(Nhost) Sorry for not answering everyone individually, but I see some confusion ...

akrymski · on Sept 27, 2022

Indeed RDS was never designed to be "re-sold", and assuming that a single PG instance will handle lots of different users is naive. Turns out if you're aiming to be an infra provider, building your own infra is the way to go. Who would have thought?

If I was launching a BaaS I wouldn't touch AWS. Grab a few Hetzner bare metal servers and setup your infra. You're leaving a massive profit margin to AWS when you don't have to.

fmajid · on Sept 27, 2022

Are you using a Kubernetes PostgreSQL operator like pgo or CloudNativePG?

https://proopensource.it/blog/postgresql-on-k8s-experiences

SomaticPirate · on Sept 27, 2022

Also would like to know this. This post is a bit light on content. It sounds like they just moved to K8s from RDS. In my experience, Postgres works decently but there are sharp edges running it containerized (OOMS in subprocesses might not be caught by the container runtime, shared memory is pitifully low in docker at 64 MB by default)

fmajid · on Sept 27, 2022

From other comments, it looks like they rolled their own solution. Perhaps they had unique requirements, but it seems short-sighted to forego the automation an operator brings.

cloudbee · on Sept 26, 2022

And what are your cost savings from RDS perspective. I'd a similar problem where we'd to provision like 5 databases for 5 different teams. RDS is really expensive. And your solution is open source ? I would like to try.

SOLAR_FIELDS · on Sept 26, 2022

RDS and similar managed databases are over half of our total cloud bill at my place of work. Managed databases in general are really expensive.

vbezhenar · on Sept 27, 2022

Is there any particular reason for managed databases being expensive or they just charge because they can?

nunopato · on Sept 26, 2022

I hope to have a more detailed analysis to share when we have more accurate data. We launched individual instances recently and although I don't have exact numbers, the price difference will be significant. Just imagine how much it would cost to have 1 RDS instance per tenant (we have thousands).

We haven't open-sourced any of this work yet but we hope to do it soon. Join us on discord if you want to follow along (https://nhost.io/discord).

jrockway · on Sept 27, 2022

I'm guessing that they're betting that they can put X idle customers on one machine, and so pay X/machine cost for their free tier.

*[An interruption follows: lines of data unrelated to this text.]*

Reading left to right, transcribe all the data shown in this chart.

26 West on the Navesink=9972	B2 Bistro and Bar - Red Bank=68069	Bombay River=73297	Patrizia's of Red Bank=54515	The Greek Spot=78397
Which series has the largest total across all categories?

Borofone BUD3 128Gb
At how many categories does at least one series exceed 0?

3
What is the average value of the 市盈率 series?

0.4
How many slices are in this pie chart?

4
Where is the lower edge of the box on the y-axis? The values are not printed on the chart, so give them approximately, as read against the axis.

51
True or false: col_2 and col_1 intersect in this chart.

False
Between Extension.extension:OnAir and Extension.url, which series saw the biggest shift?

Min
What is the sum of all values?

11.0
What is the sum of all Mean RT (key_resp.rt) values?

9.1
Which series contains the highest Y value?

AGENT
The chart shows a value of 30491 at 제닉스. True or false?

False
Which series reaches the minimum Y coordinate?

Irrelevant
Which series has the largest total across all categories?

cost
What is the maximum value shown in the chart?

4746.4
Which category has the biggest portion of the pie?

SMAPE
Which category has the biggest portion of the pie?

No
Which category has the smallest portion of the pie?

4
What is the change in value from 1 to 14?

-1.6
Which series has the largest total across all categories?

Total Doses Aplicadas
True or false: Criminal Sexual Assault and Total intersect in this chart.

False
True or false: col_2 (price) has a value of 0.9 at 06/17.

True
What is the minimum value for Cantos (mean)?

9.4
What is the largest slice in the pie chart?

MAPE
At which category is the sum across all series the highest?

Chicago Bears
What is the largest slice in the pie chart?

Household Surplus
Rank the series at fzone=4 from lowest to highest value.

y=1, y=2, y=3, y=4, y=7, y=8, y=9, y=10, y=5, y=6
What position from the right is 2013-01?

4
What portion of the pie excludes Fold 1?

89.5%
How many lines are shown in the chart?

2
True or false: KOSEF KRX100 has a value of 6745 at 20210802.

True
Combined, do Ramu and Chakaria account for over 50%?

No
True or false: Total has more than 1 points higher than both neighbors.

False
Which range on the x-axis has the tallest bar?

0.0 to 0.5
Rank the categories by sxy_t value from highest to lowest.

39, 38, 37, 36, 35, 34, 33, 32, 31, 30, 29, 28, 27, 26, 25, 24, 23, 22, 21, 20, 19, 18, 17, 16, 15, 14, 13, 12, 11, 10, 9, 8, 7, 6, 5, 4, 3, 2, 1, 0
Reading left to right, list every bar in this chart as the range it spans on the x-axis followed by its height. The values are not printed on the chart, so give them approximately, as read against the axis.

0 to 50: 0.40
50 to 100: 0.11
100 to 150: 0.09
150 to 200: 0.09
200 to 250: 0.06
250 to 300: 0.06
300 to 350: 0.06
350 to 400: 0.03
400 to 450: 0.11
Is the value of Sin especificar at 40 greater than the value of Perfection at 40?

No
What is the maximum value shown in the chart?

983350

A while ago, I worked for a company that offered a hosted version of their application that required Postgres, etcd, Kubernetes, etc. It was set up so that every customer got their own GCP project, containing a K8s cluster, Cloud Storage, and a Postgres instance, The k8s cluster ("workspace") then contained dedicated nodes (4vCPU x 16G RAM at a minimum, autoscaling up according to their workload including GPU compute), SSDs, a public-facing LoadBalancer, etc. This is good for per-customer isolation, but quite costly at idle, on the order of several hundred dollars a month. Users expect this kind of isolation (but need the SOC2 and similar checkmark for sure), but they don't expect to be charged when they're not running anything, which was a problem for us.

If I was doing this again, I would do it this way, at least for the MVP. One option is to make the application multi-tenant aware, and isolate at the application level instead of at the GCP project level. This might be more difficult to get certified and might not meet everyone's HIPAA-like compliance goals, but is a good starting point, especially for free trials.

The other option that was very appealing to me is to give each user a VM that just gets de-scheduled when no requests are being made. Instead of k8s managing nodes, nodes would manage k8s. The downside there is that cluster size is limited to whatever the largest node you can buy is, but honestly, 448vCPUs is a ton (AWS's max instance size at the moment), so it's a very workable solution. When users sign up, create a VM image that runs K8s, Minio, Postgres, etc. and route traffic to it with a shared L7 router/front proxy. If their workloads autoscale up, freeze and migrate the VM to a machine with more resources. If they're not using it for a while, freeze it completely, and reprogram your front proxy to point at a program that waits for an RPC / web request and starts up the VM when one comes in. Now your idle cost is the cost of your block storage, modulo deduplication, instead of dedicated CPU cores and RAM. You also get a lot of knobs to control your actual compute cost; you aren't reliant on your users provisioning spot instances from their cloud provider, you can just tell cron jobs to run when CPU load is lowest, or set your own rate to incentive off-peak usage. And, you can pretty much get away with charging nothing for idle instances, limit free trials in aggregate to X CPU cores, etc. I think it would have been good, though complex.

TL;DR: RDS is a highly-available always-on service. But customers might not want HA or always-on. By being able to turn off the database at the right moment, you can save a lot of money on compute, which makes things like good free trials more economically viable. I think OP is on the right track to a successful k8s-based business and wish them great luck!